Date of Award

10-1965

Degree Type

Master's Essay - Restricted

Degree Name

Master of Arts (MA)

Department

Theology

Abstract

A generation ago, Catholic theology was not particularly concerned with the problems surrounding the human knowledge of Jesus Christ. True, it repeated, in the main, some of the older traditional theses about His having possessed the beatific vision, an infused knowledge, and an experiential or acquired knowledge. These assertions were based largely on medieval scholastic speculation, based in turn on scriptural and Patristic data, but were treat ed much more sketchily and unconvincingly than among their predecessors. There was no attempt to understand the subject psychologically, much less to understand it scripturally, nor finally to see its ontological bases. Nor was the need for more thorough discussion felt, the mystery of Christ being rather regarded as unique--which it is--and the unspoken conclusion being that it could not be understood with any certainty anyway.
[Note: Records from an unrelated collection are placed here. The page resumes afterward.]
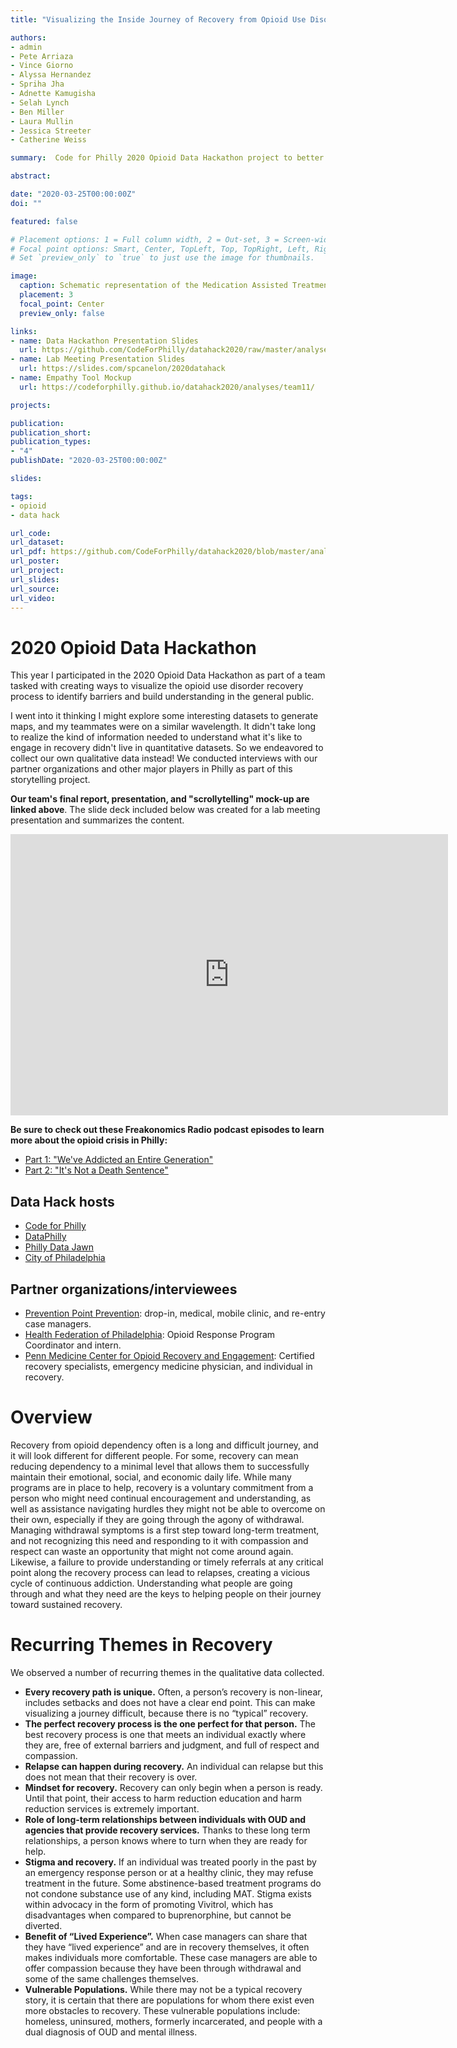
 ```yaml
---
title: "Visualizing the Inside Journey of Recovery from Opioid Use Disorder"

authors:
- admin
- Pete Arriaza
- Vince Giorno
- Alyssa Hernandez
- Spriha Jha
- Adnette Kamugisha
- Selah Lynch
- Ben Miller
- Laura Mullin
- Jessica Streeter
- Catherine Weiss

summary:  Code for Philly 2020 Opioid Data Hackathon project to better understand recovery from opioid use disorder.

abstract:

date: "2020-03-25T00:00:00Z"
doi: ""

featured: false

# Placement options: 1 = Full column width, 2 = Out-set, 3 = Screen-width
# Focal point options: Smart, Center, TopLeft, Top, TopRight, Left, Right, BottomLeft, Bottom, BottomRight
# Set `preview_only` to `true` to just use the image for thumbnails.

image:
  caption: Schematic representation of the Medication Assisted Treatment (MAT) referral process pipeline as part of the recovery process for an individual with opioid use disorder.
  placement: 3
  focal_point: Center
  preview_only: false

links:
- name: Data Hackathon Presentation Slides
  url: https://github.com/CodeForPhilly/datahack2020/raw/master/analyses/team11/Presentation/Team11_March17_Presentation.pptx
- name: Lab Meeting Presentation Slides
  url: https://slides.com/spcanelon/2020datahack
- name: Empathy Tool Mockup
  url: https://codeforphilly.github.io/datahack2020/analyses/team11/

projects:

publication:
publication_short:
publication_types:
- "4"
publishDate: "2020-03-25T00:00:00Z"

slides:

tags:
- opioid
- data hack

url_code:
url_dataset:
url_pdf: https://github.com/CodeForPhilly/datahack2020/blob/master/analyses/team11/Final%20Report/2020_DataHackathon_Team11_FinalReport.pdf
url_poster:
url_project:
url_slides:
url_source:
url_video:
---
```

# 2020 Opioid Data Hackathon
This year I participated in the 2020 Opioid Data Hackathon as part of a team tasked with creating ways to visualize the opioid use disorder recovery process to identify barriers and build understanding in the general public.

I went into it thinking I might explore some interesting datasets to generate maps, and my teammates were on a similar wavelength. It didn't take long to realize the kind of information needed to understand what it's like to engage in recovery didn't live in quantitative datasets. So we endeavored to collect our own qualitative data instead! We conducted interviews with our partner organizations and other major players in Philly as part of this storytelling project.

**Our team's final report, presentation, and "scrollytelling" mock-up are linked above**. The slide deck included below was created for a lab meeting presentation and summarizes the content.

<iframe
  src="https://slides.com/spcanelon/2020datahack/embed"
  width="700"; height="450"; scrolling="no"; frameborder="0";
  margin-left: auto;
  margin-right: auto;
  webkitallowfullscreen; mozallowfullscreen; allowfullscreen>
</iframe>

**Be sure to check out these Freakonomics Radio podcast episodes to learn more about the opioid crisis in Philly:**
- [Part 1: "We've Addicted an Entire Generation"](https://freakonomics.com/podcast/opioids-part-1/)
- [Part 2: "It's Not a Death Sentence"](https://freakonomics.com/podcast/opioids-part-2/)

## Data Hack hosts
- [Code for Philly ](https://codeforphilly.org/)
- [DataPhilly](https://www.meetup.com/DataPhilly/)
- [Philly Data Jawn](https://www.rladiesphilly.org/)
- [City of Philadelphia](https://www.phila.gov/programs/combating-the-opioid-epidemic/)   

## Partner organizations/interviewees
- [Prevention Point Prevention](https://ppponline.org/): drop-in, medical, mobile clinic, and re-entry case managers.
- [Health Federation of Philadelphia](https://healthfederation.org/): Opioid Response Program Coordinator and intern.
- [Penn Medicine Center for Opioid Recovery and Engagement](https://www.pennmedicine.org/for-patients-and-visitors/find-a-program-or-service/behavioral-health/addiction-services/center-for-opioid-recovery-and-engagement): Certified recovery specialists, emergency medicine physician, and individual in recovery.

# Overview
Recovery from opioid dependency often is a long and difficult journey, and it will look different for different people. For some, recovery can mean reducing dependency to a minimal level that allows them to successfully maintain their emotional, social, and economic daily life. While many programs are in place to help, recovery is a voluntary commitment from a person who might need continual encouragement and understanding, as well as assistance navigating hurdles they might not be able to overcome on their own, especially if they are going through the agony of withdrawal. Managing withdrawal symptoms is a first step toward long-term treatment, and not recognizing this need and responding to it with compassion and respect can waste an opportunity that might not come around again. Likewise, a failure to provide understanding or timely referrals at any critical point along the recovery process can lead to relapses, creating a vicious cycle of continuous addiction. Understanding what people are going through and what they need are the keys to helping people on their journey toward sustained recovery.

# Recurring Themes in Recovery
We observed a number of recurring themes in the qualitative data collected.
- **Every recovery path is unique.** Often, a person’s recovery is non-linear, includes setbacks and does not have a clear end point. This can make visualizing a journey difficult, because there is no “typical” recovery.
- **The perfect recovery process is the one perfect for that person.** The best recovery process is one that meets an individual exactly where they are, free of external barriers and judgment, and full of respect and compassion.
- **Relapse can happen during recovery.** An individual can relapse but this does not mean that their recovery is over.
- **Mindset for recovery.** Recovery can only begin when a person is ready. Until that point, their access to harm reduction education and harm reduction services is extremely important.
- **Role of long-term relationships between individuals with OUD and agencies that provide recovery services.** Thanks to these long term relationships, a person knows where to turn when they are ready for help.
- **Stigma and recovery.** If an individual was treated poorly in the past by an emergency response person or at a healthy clinic, they may refuse treatment in the future. Some abstinence-based treatment programs do not condone substance use of any kind, including MAT. Stigma exists
within advocacy in the form of promoting Vivitrol, which has disadvantages when compared to buprenorphine, but cannot be diverted.
- **Benefit of “Lived Experience”.** When case managers can share that they have “lived experience” and are in recovery themselves, it often makes individuals more comfortable. These case managers are able to offer compassion because they have been through withdrawal and some of the same challenges themselves.
- **Vulnerable Populations.** While there may not be a typical recovery story, it is certain that there are populations for whom there exist even more obstacles to recovery. These vulnerable populations include: homeless, uninsured, mothers, formerly incarcerated, and people with a dual diagnosis of OUD and mental illness.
In view of the increased effort to understand the findings of biblical data and the added fact that sometimes notions are advanced which seem hardly reconcilable with Catholic dogmatic teaching concerning the hypostatic union, the old state of affairs has undergone a radical change; sheer necessity, if not the intrinsic value of the subject, forces theologians and exegetes to renewed effort at a deeper appreciation of Christ's human nature and the character of His life and activity. No longer is the subject 'too hot to handle.